Task directions
Every line of the entries below that carries the string "ankle" should be copied.

··· Records to process

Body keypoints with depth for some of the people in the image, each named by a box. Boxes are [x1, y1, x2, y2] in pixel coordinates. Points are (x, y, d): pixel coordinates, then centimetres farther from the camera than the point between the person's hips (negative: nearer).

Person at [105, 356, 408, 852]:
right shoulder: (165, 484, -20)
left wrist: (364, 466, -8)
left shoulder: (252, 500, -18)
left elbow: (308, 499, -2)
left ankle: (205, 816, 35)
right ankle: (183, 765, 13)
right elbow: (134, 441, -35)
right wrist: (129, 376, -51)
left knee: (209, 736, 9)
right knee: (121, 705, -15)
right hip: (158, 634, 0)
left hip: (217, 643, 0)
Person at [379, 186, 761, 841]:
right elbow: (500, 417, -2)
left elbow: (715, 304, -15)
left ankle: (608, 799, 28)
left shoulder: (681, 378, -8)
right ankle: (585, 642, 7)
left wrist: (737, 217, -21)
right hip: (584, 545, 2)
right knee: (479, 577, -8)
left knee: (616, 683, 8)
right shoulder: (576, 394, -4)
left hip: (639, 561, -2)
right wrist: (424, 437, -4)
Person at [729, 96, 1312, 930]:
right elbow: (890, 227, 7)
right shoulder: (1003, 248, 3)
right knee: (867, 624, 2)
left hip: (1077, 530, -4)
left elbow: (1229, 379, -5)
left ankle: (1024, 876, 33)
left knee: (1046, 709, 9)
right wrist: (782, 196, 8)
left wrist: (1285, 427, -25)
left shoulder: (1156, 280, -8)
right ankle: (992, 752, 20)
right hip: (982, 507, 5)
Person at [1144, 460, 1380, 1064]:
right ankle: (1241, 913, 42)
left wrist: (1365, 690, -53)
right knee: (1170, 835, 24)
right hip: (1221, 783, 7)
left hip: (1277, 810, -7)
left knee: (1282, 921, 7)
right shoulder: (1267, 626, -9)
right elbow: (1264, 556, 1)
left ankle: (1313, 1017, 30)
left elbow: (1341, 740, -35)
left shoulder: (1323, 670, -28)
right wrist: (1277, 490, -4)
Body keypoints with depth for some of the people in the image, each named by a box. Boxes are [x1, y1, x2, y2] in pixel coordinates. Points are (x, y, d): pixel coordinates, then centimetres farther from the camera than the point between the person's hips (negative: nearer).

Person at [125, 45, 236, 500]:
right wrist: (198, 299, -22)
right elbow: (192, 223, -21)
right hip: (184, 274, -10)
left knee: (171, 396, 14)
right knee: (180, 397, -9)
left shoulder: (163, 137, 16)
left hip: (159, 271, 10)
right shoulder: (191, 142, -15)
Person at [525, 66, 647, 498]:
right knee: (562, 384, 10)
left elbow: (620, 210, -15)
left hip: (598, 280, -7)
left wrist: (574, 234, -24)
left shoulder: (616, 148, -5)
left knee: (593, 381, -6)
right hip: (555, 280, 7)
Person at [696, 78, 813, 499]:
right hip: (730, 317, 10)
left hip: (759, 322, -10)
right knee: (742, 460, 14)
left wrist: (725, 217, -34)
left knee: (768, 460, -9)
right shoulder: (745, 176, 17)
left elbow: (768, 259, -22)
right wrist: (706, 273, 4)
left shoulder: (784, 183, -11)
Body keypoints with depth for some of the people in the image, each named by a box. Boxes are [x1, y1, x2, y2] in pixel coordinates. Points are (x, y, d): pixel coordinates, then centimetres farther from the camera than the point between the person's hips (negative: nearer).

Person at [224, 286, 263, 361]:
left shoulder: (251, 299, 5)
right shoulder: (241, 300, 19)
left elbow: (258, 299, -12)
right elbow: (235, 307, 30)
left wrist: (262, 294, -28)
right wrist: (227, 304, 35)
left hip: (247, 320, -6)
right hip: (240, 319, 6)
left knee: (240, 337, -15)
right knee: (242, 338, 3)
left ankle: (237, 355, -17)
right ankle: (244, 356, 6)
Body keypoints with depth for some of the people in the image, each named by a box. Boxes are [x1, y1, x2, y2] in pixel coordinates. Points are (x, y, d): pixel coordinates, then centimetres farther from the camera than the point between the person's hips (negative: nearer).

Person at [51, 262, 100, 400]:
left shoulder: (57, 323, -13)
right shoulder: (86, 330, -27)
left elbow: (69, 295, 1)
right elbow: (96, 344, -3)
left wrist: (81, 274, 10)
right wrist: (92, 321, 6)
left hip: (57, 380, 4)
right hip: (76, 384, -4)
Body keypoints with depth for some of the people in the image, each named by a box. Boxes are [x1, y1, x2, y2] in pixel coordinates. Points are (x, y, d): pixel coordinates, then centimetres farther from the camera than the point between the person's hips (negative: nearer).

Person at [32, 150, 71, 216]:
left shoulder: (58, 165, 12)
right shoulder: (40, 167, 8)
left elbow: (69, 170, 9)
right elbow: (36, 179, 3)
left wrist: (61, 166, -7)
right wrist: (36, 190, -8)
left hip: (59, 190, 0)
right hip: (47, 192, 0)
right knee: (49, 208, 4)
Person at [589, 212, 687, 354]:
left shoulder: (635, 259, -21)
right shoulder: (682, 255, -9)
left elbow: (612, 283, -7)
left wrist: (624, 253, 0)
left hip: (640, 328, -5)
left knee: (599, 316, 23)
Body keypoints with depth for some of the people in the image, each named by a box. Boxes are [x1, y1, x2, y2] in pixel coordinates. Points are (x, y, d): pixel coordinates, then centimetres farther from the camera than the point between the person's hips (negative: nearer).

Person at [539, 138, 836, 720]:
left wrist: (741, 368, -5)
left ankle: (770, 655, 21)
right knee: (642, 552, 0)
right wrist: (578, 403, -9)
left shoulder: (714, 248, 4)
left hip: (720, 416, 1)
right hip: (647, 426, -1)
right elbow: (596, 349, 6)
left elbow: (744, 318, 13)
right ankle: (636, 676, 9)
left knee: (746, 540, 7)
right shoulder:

······

Expected answer
left ankle: (205, 816, 35)
right ankle: (183, 765, 13)
left ankle: (608, 799, 28)
right ankle: (585, 642, 7)
left ankle: (1024, 876, 33)
right ankle: (992, 752, 20)
right ankle: (1241, 913, 42)
left ankle: (1313, 1017, 30)
left ankle: (237, 355, -17)
right ankle: (244, 356, 6)
left ankle: (770, 655, 21)
right ankle: (636, 676, 9)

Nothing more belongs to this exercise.